Below are some records; output exactly the lines from the line with "Two lines are" to the line with "One subtask that", both ends kept, and nothing more.

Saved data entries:
● ● ● ● ●
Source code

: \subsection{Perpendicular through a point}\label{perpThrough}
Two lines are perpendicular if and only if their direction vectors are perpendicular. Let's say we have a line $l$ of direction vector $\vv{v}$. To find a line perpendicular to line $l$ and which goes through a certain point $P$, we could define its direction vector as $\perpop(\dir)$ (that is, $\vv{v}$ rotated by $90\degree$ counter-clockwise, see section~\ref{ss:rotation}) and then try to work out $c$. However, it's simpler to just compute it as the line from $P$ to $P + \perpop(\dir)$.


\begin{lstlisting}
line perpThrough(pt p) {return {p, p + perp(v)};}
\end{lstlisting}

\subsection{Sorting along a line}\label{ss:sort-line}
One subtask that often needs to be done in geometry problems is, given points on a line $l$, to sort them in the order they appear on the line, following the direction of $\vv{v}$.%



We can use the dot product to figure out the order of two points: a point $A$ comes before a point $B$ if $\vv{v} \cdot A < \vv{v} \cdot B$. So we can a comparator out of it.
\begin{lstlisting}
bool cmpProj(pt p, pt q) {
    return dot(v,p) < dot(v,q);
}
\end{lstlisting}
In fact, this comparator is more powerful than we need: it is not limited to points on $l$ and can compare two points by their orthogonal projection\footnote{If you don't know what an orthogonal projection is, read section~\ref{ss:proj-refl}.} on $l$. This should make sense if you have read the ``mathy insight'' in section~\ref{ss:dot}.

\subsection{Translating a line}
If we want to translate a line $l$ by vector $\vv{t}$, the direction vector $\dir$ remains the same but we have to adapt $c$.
● ● ● ● ●
-- WRITTEN RESPONSE --
Two lines are perpendicular if and only if their direction vectors are perpendicular. Let's say we have a line $l$ of direction vector $\vv{v}$. To find a line perpendicular to line $l$ and which goes through a certain point $P$, we could define its direction vector as $\perpop(\dir)$ (that is, $\vv{v}$ rotated by $90\degree$ counter-clockwise, see section~\ref{ss:rotation}) and then try to work out $c$. However, it's simpler to just compute it as the line from $P$ to $P + \perpop(\dir)$.


\begin{lstlisting}
line perpThrough(pt p) {return {p, p + perp(v)};}
\end{lstlisting}

\subsection{Sorting along a line}\label{ss:sort-line}
One subtask that often needs to be done in geometry problems is, given points on a line $l$, to sort them in the order they appear on the line, following the direction of $\vv{v}$.%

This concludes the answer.